#### [Provided text]
Making the Most of Your Time Away

Saturday, May 1st, 2010
Star Fish

Why is it important for us to go on holiday every so often? There are a few different reasons: to relax and recharge our batteries, to drink and have fun, meet new romantic partners, to take ourselves away from the chores and problems of our daily lives.

But perhaps the main reason why holidays are so important to us - strange though it might sound at first - is that they heighten our awareness.

For the most part, we live our lives in environments that are completely familiar to us, and our lives largely consist of experiences which we have repeated many times before. But when we go on holiday, all this changes. The foreign buildings and streets and the different food, language and culture are more real to us. They're so new and different that we pay them much more attention. As a result we become more present than we are at home. We spend less time immersed in the ‘thought-chatter' in our minds, or giving our attention to distractions like TV or the Internet. Why would you want to stay in your hotel room and watch TV when you can sit in a beach café and watch the boats going by, or go for a walk along the ancient city streets? Why would you give your attention to the chattering worries inside your head when there are so many stimulating and beautiful sights to take in outside you?

As a result, when we're on holiday, we often get into a state of natural mindfulness - the state of paying complete attention to our experience. We develop the kind of fresh, ‘first-time' vision which young children experience. As the child psychologist Alison Gopnik remarks, ‘As adults when we are faced with the unfamiliar, when we fall in love with someone new, or when we travel to a new place, our consciousness of what is around us and inside us suddenly becomes far more vivid and intense, like children's.'

To some extent though, this depends on the type of holiday that we you on. If you want to experience this ‘awakening' effect, it's best to avoid holidays in tourist complexes, where everything is similar to your home environment. Choose a more unfamiliar type of holiday, such as an adventure or backpacking holiday, even an activity holiday which you've never done before (like cycling, walking or singing), or a few days in a foreign city.

#### [Dataset rows]
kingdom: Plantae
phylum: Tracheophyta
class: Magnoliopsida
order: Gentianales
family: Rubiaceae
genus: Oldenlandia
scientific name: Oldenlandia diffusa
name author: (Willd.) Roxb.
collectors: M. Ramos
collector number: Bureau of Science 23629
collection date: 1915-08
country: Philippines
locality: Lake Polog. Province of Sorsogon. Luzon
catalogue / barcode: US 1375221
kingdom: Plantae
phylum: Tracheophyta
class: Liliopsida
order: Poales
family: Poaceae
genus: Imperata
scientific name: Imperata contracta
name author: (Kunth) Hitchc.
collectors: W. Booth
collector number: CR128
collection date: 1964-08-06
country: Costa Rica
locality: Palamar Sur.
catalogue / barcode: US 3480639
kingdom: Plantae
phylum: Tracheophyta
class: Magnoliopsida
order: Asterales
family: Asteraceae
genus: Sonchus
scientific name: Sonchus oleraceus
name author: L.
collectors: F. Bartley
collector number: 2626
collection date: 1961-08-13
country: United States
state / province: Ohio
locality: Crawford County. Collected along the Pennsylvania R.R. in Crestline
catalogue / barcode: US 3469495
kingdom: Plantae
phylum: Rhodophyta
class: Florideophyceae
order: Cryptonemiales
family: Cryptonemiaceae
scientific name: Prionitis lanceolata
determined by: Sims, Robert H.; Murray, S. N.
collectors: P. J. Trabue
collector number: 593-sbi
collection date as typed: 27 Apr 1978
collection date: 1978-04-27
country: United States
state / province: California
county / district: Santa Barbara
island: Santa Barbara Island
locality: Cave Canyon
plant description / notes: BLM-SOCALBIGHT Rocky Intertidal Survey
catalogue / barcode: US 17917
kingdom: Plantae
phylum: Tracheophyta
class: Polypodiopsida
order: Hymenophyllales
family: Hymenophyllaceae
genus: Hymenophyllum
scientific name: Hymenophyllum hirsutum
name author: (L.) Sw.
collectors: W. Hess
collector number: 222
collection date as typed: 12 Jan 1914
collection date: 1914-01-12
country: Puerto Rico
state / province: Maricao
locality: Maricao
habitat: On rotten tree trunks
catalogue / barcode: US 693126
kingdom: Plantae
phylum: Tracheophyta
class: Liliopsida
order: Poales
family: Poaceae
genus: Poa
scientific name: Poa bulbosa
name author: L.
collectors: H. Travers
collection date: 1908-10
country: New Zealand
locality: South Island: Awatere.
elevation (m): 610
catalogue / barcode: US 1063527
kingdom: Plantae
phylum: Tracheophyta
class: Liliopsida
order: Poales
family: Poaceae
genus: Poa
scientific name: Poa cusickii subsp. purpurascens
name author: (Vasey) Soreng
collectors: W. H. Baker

#### [Short task]
Answer these questions about the article on holidays.
(a) What does the article give as perhaps the main reason holidays are so important to us?
(b) Who is quoted on how adult consciousness changes with the unfamiliar, and what is that person's profession?
(c) Which type of holiday does the article say is best avoided by those wanting the "awakening" effect?

#### [Problem solution]
(a) Holidays heighten our awareness.
(b) Alison Gopnik, a child psychologist.
(c) Holidays in tourist complexes, where everything is similar to your home environment.